** Given data follows **
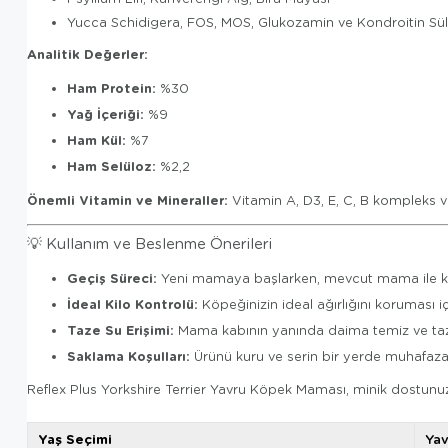
Yucca Schidigera, FOS, MOS, Glukozamin ve Kondroitin Sül
Analitik Değerler:
Ham Protein:
%30
Yağ İçeriği:
%9
Ham Kül:
%7
Ham Selüloz:
%2,2
Önemli Vitamin ve Mineraller:
Vitamin A, D3, E, C, B kompleks vi
💡 Kullanım ve Beslenme Önerileri
Geçiş Süreci:
Yeni mamaya başlarken, mevcut mama ile karışt
İdeal Kilo Kontrolü:
Köpeğinizin ideal ağırlığını koruması i
Taze Su Erişimi:
Mama kabının yanında daima temiz ve taze 
Saklama Koşulları:
Ürünü kuru ve serin bir yerde muhafaza 
Reflex Plus Yorkshire Terrier Yavru Köpek Maması, minik dostunuz
Yaş Seçimi
Yav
** End of Given data **
→ **Exercise objective**: The entries are to be printed exactly as written; the pictures are to be left out.

→ **Expected answer**:
Yucca Schidigera, FOS, MOS, Glukozamin ve Kondroitin Sül
Analitik Değerler:
Ham Protein:
%30
Yağ İçeriği:
%9
Ham Kül:
%7
Ham Selüloz:
%2,2
Önemli Vitamin ve Mineraller:
Vitamin A, D3, E, C, B kompleks vi
💡 Kullanım ve Beslenme Önerileri
Geçiş Süreci:
Yeni mamaya başlarken, mevcut mama ile karışt
İdeal Kilo Kontrolü:
Köpeğinizin ideal ağırlığını koruması i
Taze Su Erişimi:
Mama kabının yanında daima temiz ve taze 
Saklama Koşulları:
Ürünü kuru ve serin bir yerde muhafaza 
Reflex Plus Yorkshire Terrier Yavru Köpek Maması, minik dostunuz
Yaş Seçimi
Yav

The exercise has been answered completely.